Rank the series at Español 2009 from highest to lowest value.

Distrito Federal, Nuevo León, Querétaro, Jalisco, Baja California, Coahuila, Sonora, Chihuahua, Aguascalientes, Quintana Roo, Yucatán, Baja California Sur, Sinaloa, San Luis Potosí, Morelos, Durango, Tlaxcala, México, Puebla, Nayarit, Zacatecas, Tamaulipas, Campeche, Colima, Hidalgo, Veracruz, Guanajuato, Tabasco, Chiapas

---

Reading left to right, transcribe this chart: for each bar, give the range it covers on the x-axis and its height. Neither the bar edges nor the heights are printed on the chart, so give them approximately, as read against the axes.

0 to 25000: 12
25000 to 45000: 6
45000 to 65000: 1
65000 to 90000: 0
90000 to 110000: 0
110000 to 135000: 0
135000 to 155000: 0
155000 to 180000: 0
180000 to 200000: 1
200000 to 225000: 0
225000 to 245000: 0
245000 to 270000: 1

Work task:
Copy the part of the listing above that opens with the line containing "Rank the series" and closes with the line containing "Distrito Federal, Nuevo", changing "highest" to "largest" and leaving everything else as it is.

Solution to the exercise:
Rank the series at Español 2009 from largest to lowest value.

Distrito Federal, Nuevo León, Querétaro, Jalisco, Baja California, Coahuila, Sonora, Chihuahua, Aguascalientes, Quintana Roo, Yucatán, Baja California Sur, Sinaloa, San Luis Potosí, Morelos, Durango, Tlaxcala, México, Puebla, Nayarit, Zacatecas, Tamaulipas, Campeche, Colima, Hidalgo, Veracruz, Guanajuato, Tabasco, Chiapas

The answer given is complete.